Task to carry out:
The response should contain all of the data below, reproduced exactly, and no pictures.

Supplied data:
>>>>>
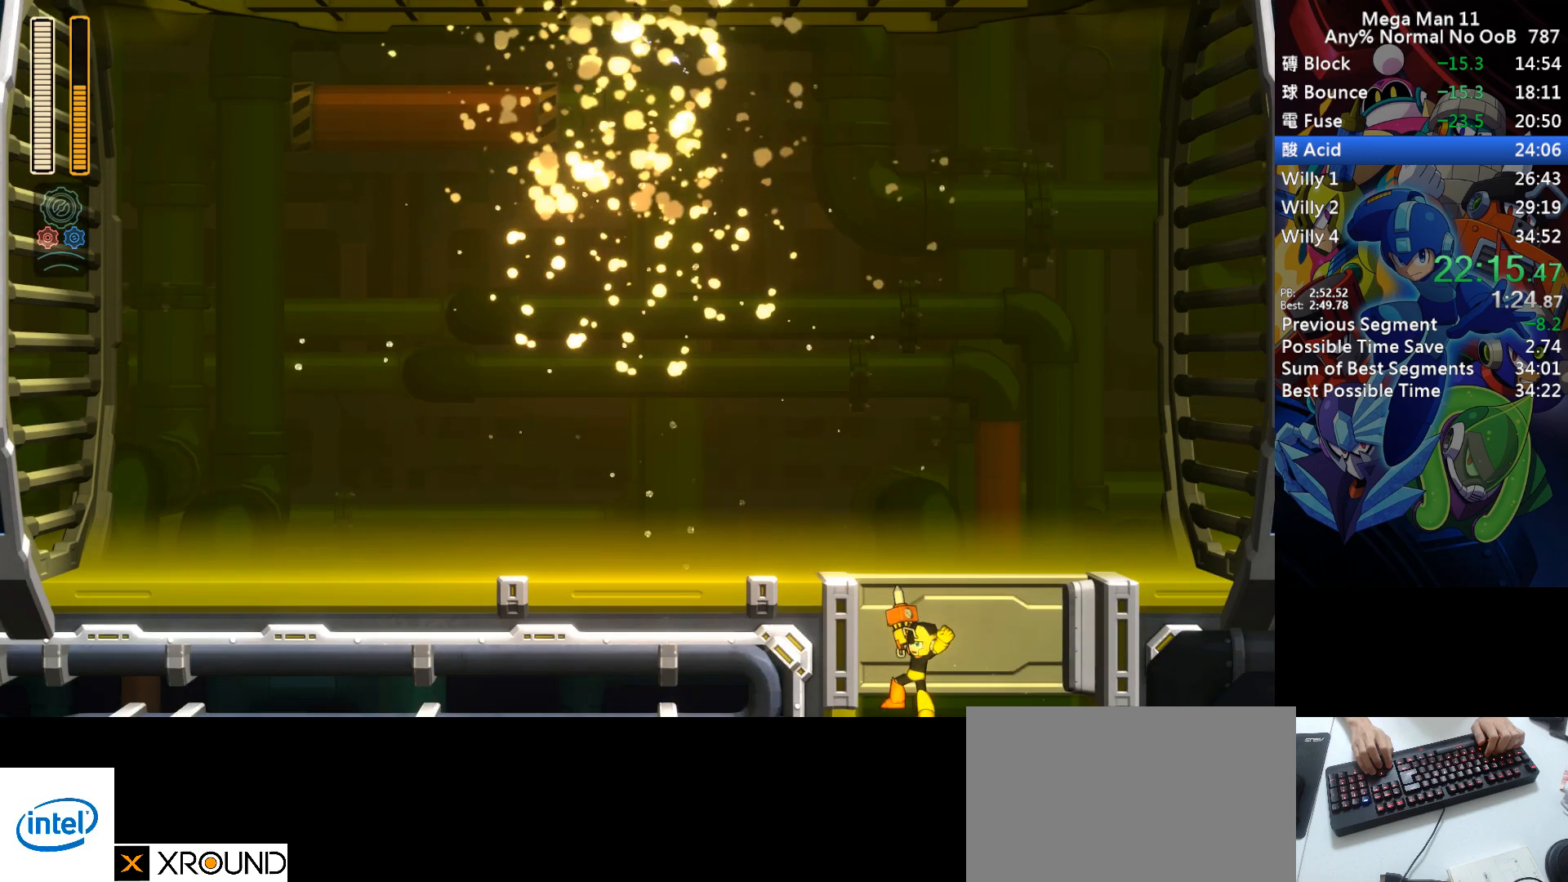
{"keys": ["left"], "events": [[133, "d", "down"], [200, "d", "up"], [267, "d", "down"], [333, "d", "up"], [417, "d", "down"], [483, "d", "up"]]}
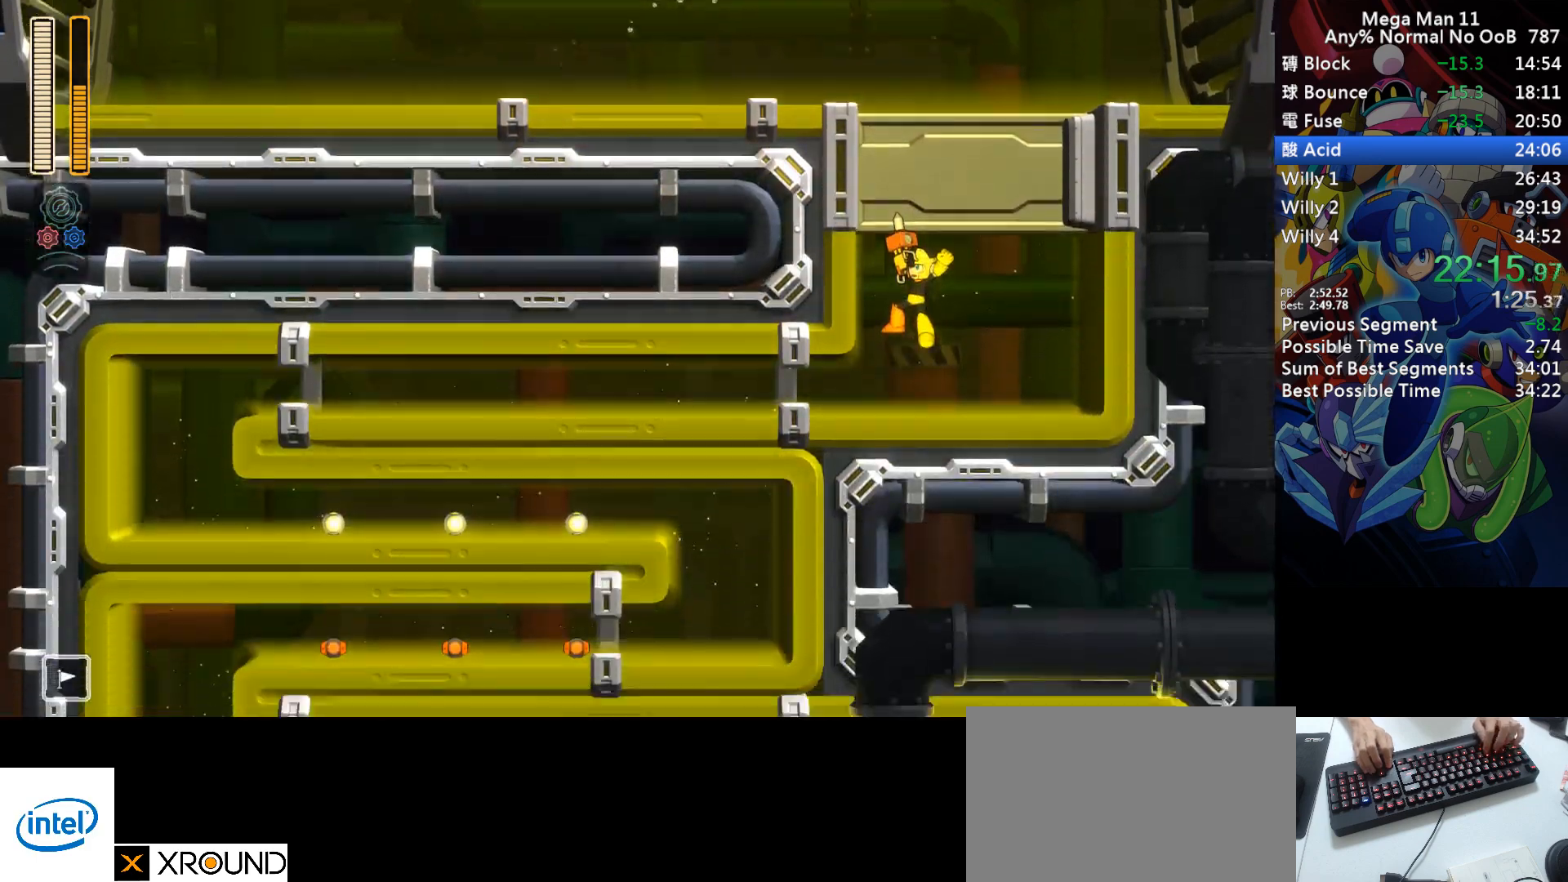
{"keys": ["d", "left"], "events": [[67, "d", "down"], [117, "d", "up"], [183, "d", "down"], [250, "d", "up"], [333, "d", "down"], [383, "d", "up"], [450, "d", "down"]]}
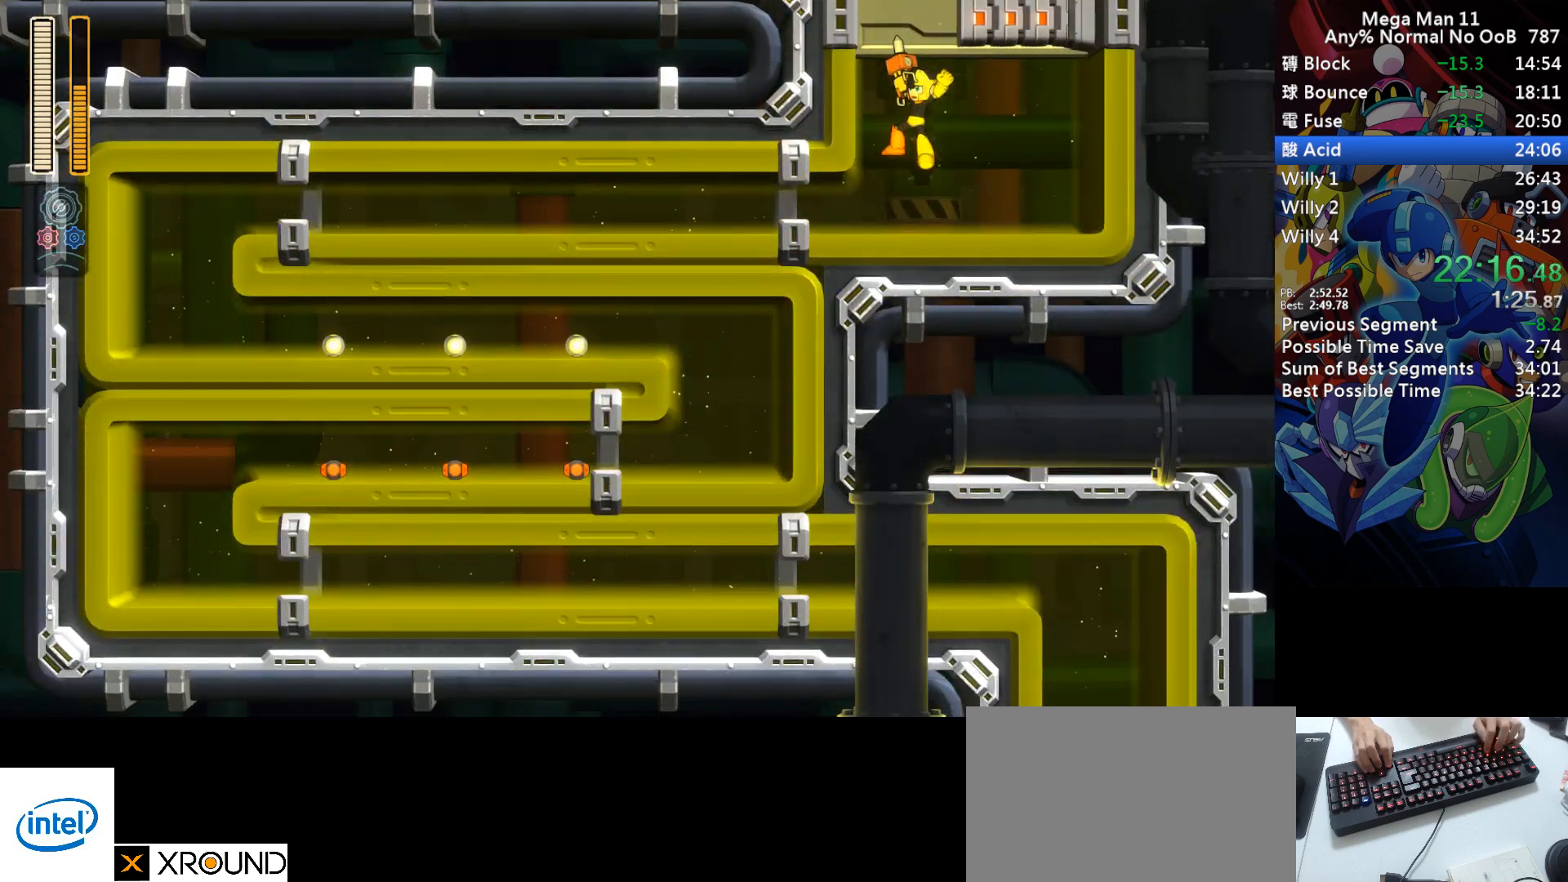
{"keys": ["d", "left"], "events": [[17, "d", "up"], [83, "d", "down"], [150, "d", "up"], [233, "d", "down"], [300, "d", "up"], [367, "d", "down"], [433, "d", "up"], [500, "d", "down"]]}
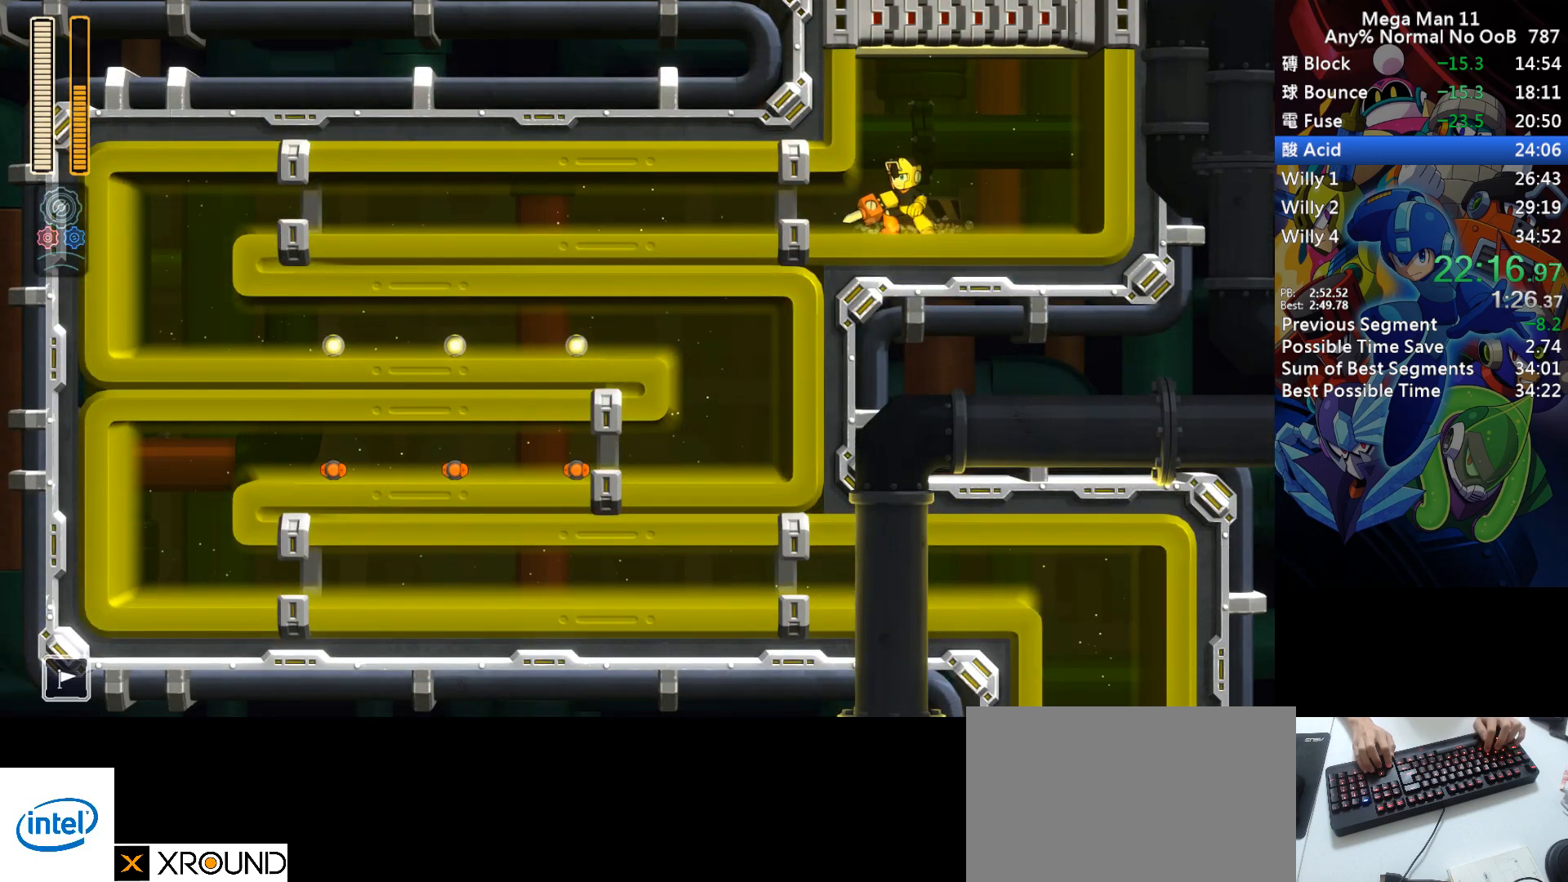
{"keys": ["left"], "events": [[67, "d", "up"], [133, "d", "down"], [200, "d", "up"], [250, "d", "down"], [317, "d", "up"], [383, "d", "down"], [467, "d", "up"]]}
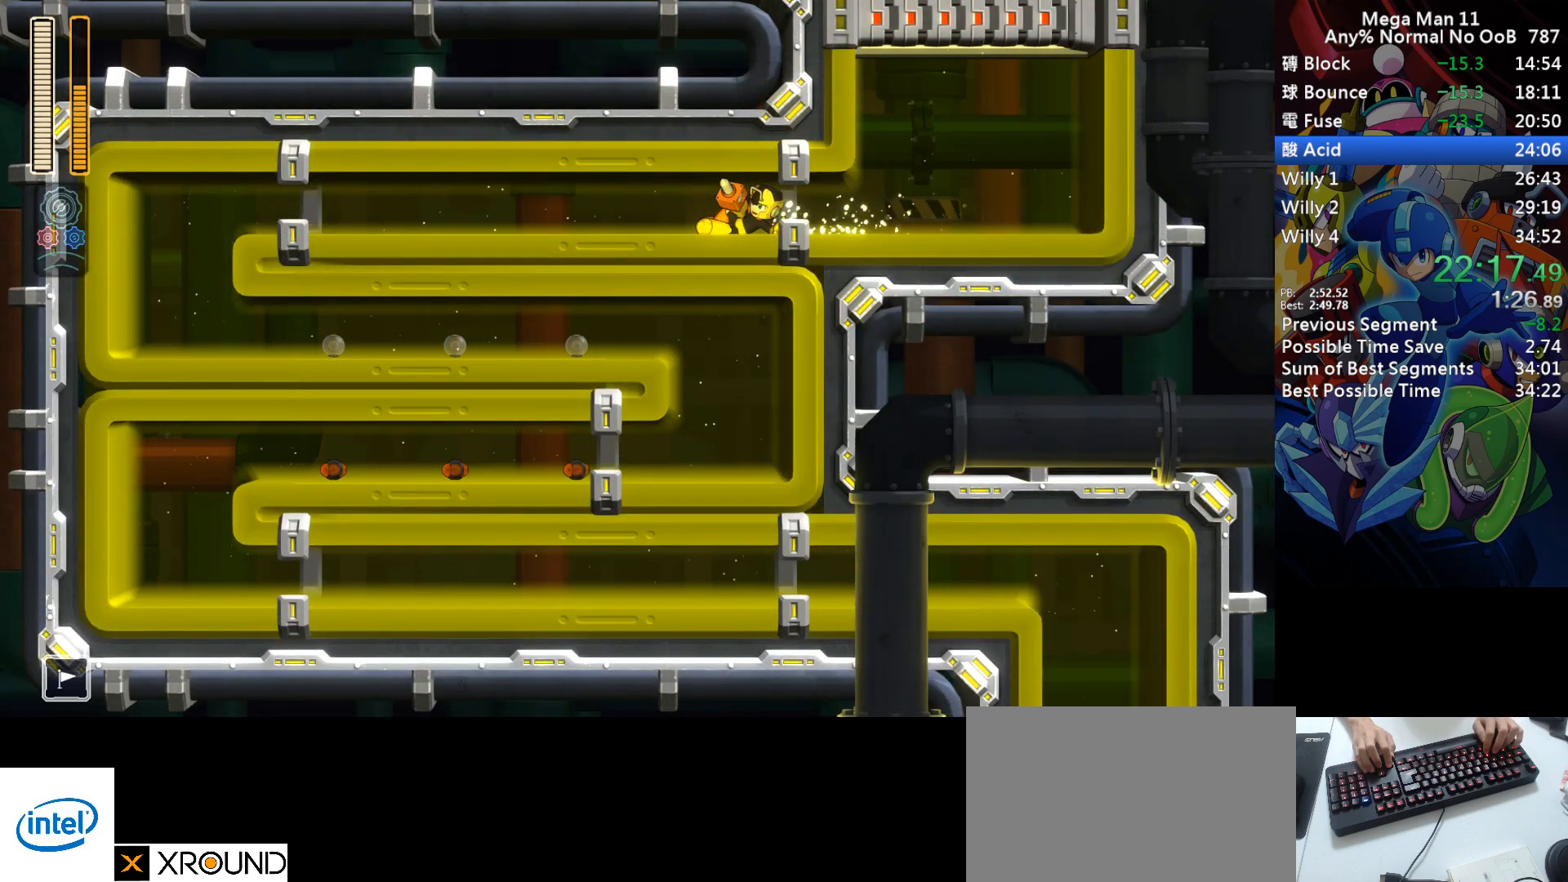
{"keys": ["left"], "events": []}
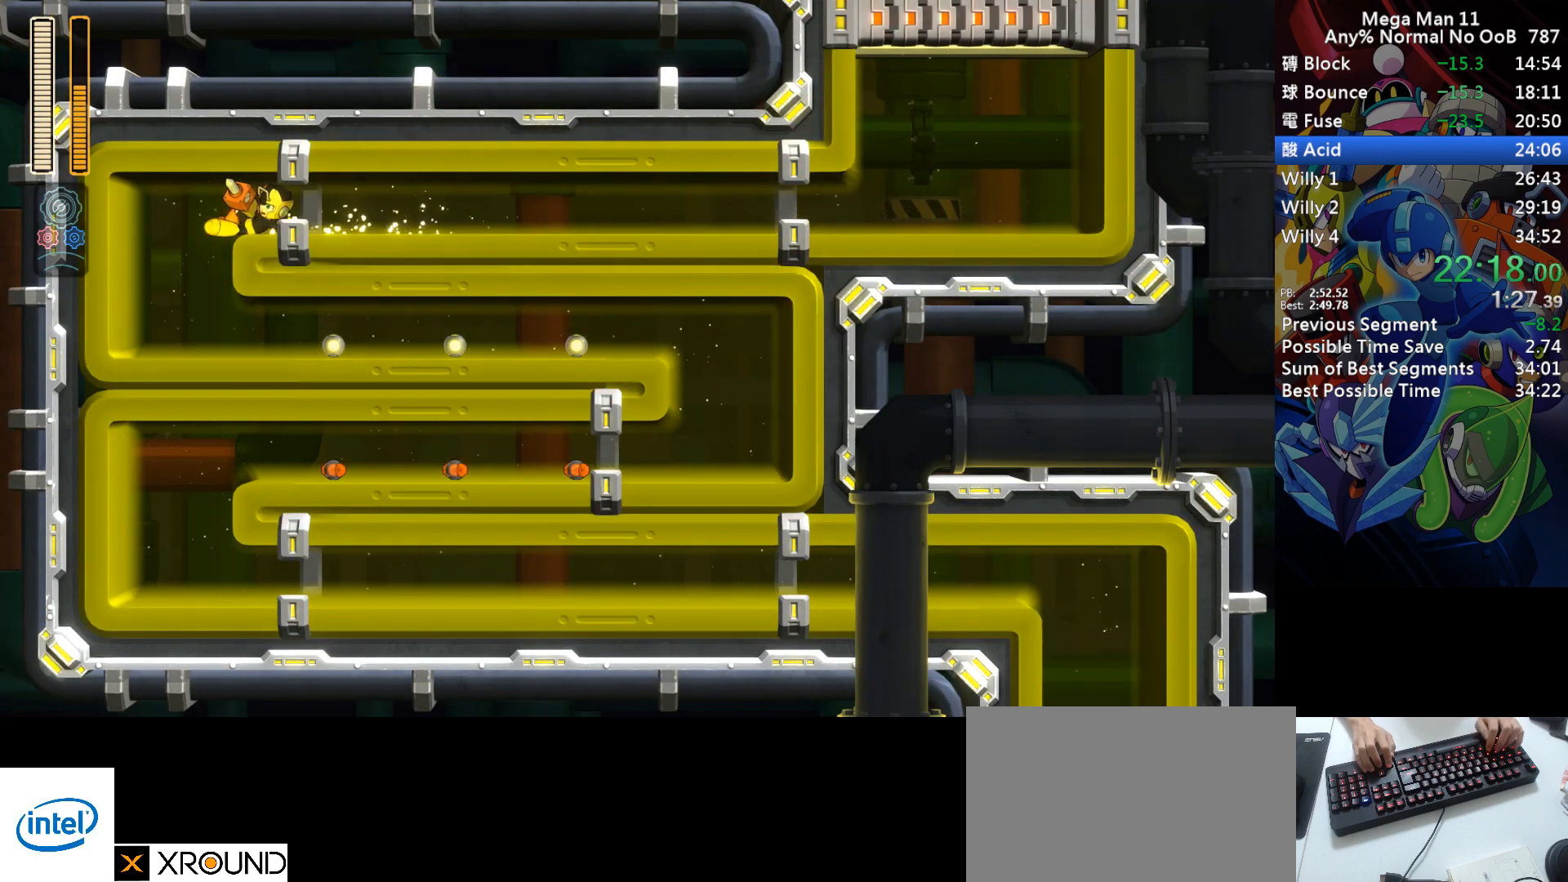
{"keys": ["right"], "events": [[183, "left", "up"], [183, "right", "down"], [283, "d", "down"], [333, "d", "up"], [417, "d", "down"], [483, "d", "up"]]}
<<<<<
Written response:
{"keys": ["left"], "events": [[133, "d", "down"], [200, "d", "up"], [267, "d", "down"], [333, "d", "up"], [417, "d", "down"], [483, "d", "up"]]}
{"keys": ["d", "left"], "events": [[67, "d", "down"], [117, "d", "up"], [183, "d", "down"], [250, "d", "up"], [333, "d", "down"], [383, "d", "up"], [450, "d", "down"]]}
{"keys": ["d", "left"], "events": [[17, "d", "up"], [83, "d", "down"], [150, "d", "up"], [233, "d", "down"], [300, "d", "up"], [367, "d", "down"], [433, "d", "up"], [500, "d", "down"]]}
{"keys": ["left"], "events": [[67, "d", "up"], [133, "d", "down"], [200, "d", "up"], [250, "d", "down"], [317, "d", "up"], [383, "d", "down"], [467, "d", "up"]]}
{"keys": ["left"], "events": []}
{"keys": ["right"], "events": [[183, "left", "up"], [183, "right", "down"], [283, "d", "down"], [333, "d", "up"], [417, "d", "down"], [483, "d", "up"]]}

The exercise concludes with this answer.